ISO 639 and other language identifiers

John Cowan
Tue, 7 May 2002 17:53:01 -0400 (EDT)

Caoimhin O Donnaile scripsit:

> In such cases I suppose the database could be "conservative" and
> point straight from the language to "Tai-Kadai" as the parent node,
> until such time as there were better agreement and intermediate
> nodes could be added.

However, there again is no reason, given a sample of text or sound or
video, to classify it as merely Tai-Kadai, nor is there any reasonable
human or computer process that can accept any and all Tai-Kadai texts
etc.  So the node, while unimpeachably correct, is not useful.

> However, English plus Scots is a label which people might very well
> want to use.  

[justification snipped]

Fair enough: this is a genuine use case for "English or Scots".

> According to the current (and previous) version of the Ethnologue,
> Frisian consists of three languages: Western Frisian, Northern
> Frisian and Eastern Frisian.  ISO 639-2 currently has only one code,
> "fry", 

The proposed SIL-ISO mapping treats only West Frisian as "fry", and
the others as "gem" (Germanic, other), which I think is the only
plausible mapping.

> What happens when the requests come in for
> separate language codes?  Does "fry" then become deprecated?  Or does
> it remain valid as a useful grouping?

In RFC 3066 the other two could be
registered as "gem-frisian-east" and "gem-frisian-north", or
"gem-efrisian" and "gem-nfrisian", or in various other ways.
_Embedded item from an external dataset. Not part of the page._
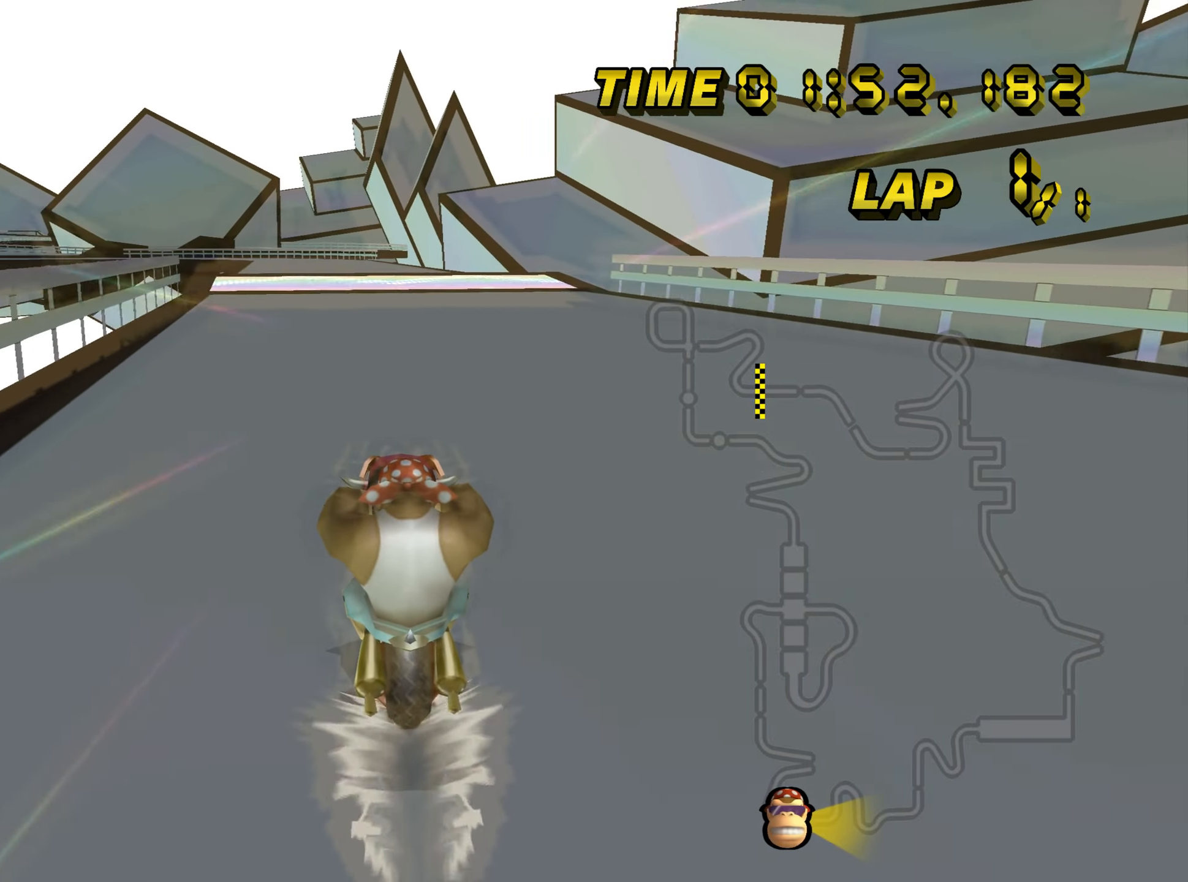
{"buttons": ["C"], "left_stick": "center", "events": []}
> Even more dramatic is the case of Nedersaksisch, which has only one
> code, "nds", in ISO 639-2, but 13 language codes in the current
> Ethnologue.  It would be very tedious to have to specify all 13 codes
> in a search.

I'm confused.  ISO "nds" is precisely SIL's SAX, which has many
names.  Why do you think it is 13 languages?

John Cowan <>
I amar prestar aen, han mathon ne nen,
han mathon ne chae, a han noston ne 'wilith.  --Galadriel, _LOTR:FOTR_